Using the "Set Macros" operator with which several macros can be defined at once, brings you back to the problem of the selection being "greyed out" in the optimization pane. Hence you would need to use one "Set Macro" operator for every hidden layer you want to iterate through.
Hi FBT
I see, I can get a clearer picture now, your first statement was key. Now I face another strange Problem Message. I defined 3 layers as per Set Macros connected to Cross-Validation with a Deep Learning operator within it.
Any chance this error could be diagnosed? Has it got to do with strings vs. integers in Rapidminer?
Ok, you are right. Values set in the "Set Macro" operator are strings. This is usually not a problem in other contexts, as you can use eval() or parse() to convert it to a number. In your context, however, this does not work and we need to get a bit more creative. What seems to work is the following:
This process is very similar to the one before, however, instead of using "Set Macro" operators, you start by reading in an Excel or CSV File that consists of one column --> "LayerSize". In this column you have the hidden layer sizes you want to iterate through. It is important that you read the values in as numerical types, otherwise you will run into the same issue as before. If in doubt, use the import wizard.

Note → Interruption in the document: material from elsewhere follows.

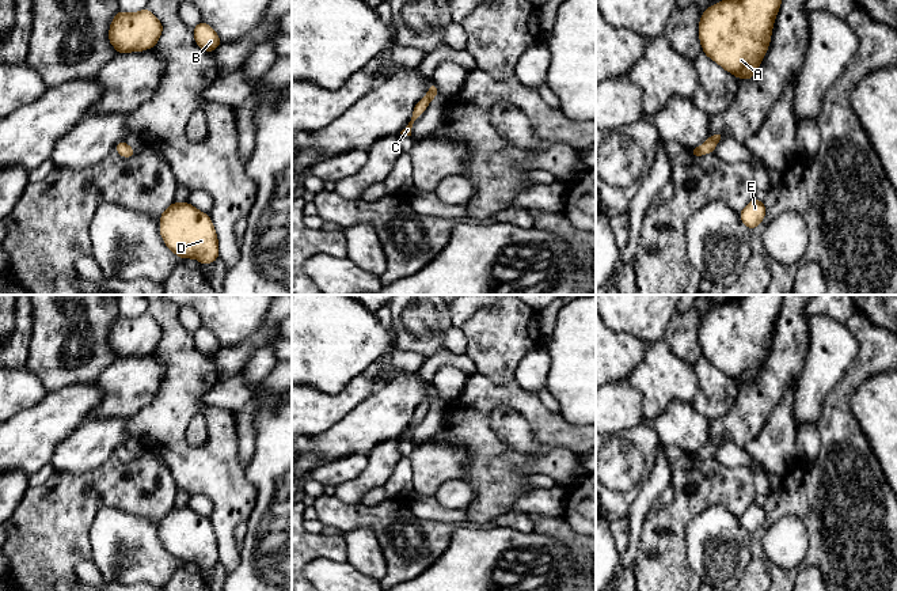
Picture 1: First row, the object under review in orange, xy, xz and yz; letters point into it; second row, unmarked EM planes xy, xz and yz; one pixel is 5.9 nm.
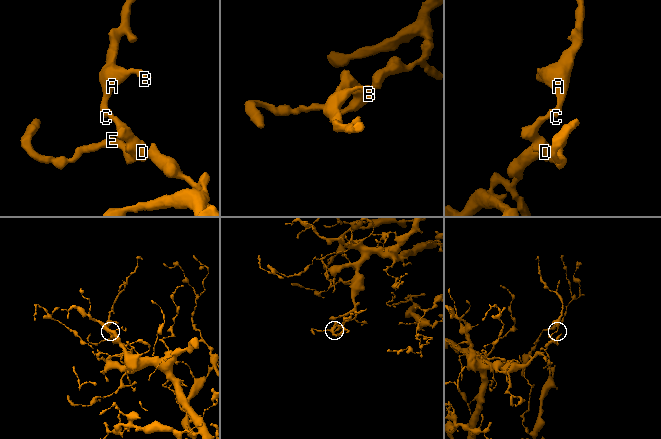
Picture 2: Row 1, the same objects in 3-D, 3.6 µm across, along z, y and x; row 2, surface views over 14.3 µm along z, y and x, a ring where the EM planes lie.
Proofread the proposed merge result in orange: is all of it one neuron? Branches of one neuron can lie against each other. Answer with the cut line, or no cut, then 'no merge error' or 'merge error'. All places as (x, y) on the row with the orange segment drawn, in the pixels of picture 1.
no cut; no merge error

Now, instead of setting the macro values directly, you can extract them from the read-in file, which contains your layer sizes, with the "Extract Macro" operator. By setting the macro type to "data value" you get a new parameter called "example index". This is basically just the row number in your Excel sheet and luckily you can iterate through it within the Optimize operator.
My Excel sheet had six values for hidden layers, hence I am iterating through from 1 to 6. You will need to adapt accordingly, depending on how many values for hidden layers you have. You need to use one "Extract Macro" operator for each hidden layer you would like to iterate through. If the values you would like to iterate through for different hidden layers are not identical, you would need to create more than one Excel/CSV file and read them in, as shown in the process above.
Hi FBT
Oh I see, I was trying to put eval() into the hidden layer size in the Deep Learning operator. So it was an issue with 'strings' being read by the Set Macro operator. I have implemented the workaround that you have suggested, and it works well, although sometimes the Deep Learning shows a Warning message about the macro not being defined.
On a separate note, do you know what the 'standardize' parameter in DL does? It says:
Once again, thank you for your detailed clarifications on this topic.
Regards
I believe that this parameter rescales your attributes to have a mean of 0 and and a standard deviation of 1. Also, it assumes that your data has a Gaussian distribution.
I see, so its essentially an in-built Normalize operator with the Z-scaling method. I'm assuming the user can choose between a manual normalization or simply checking this parameter?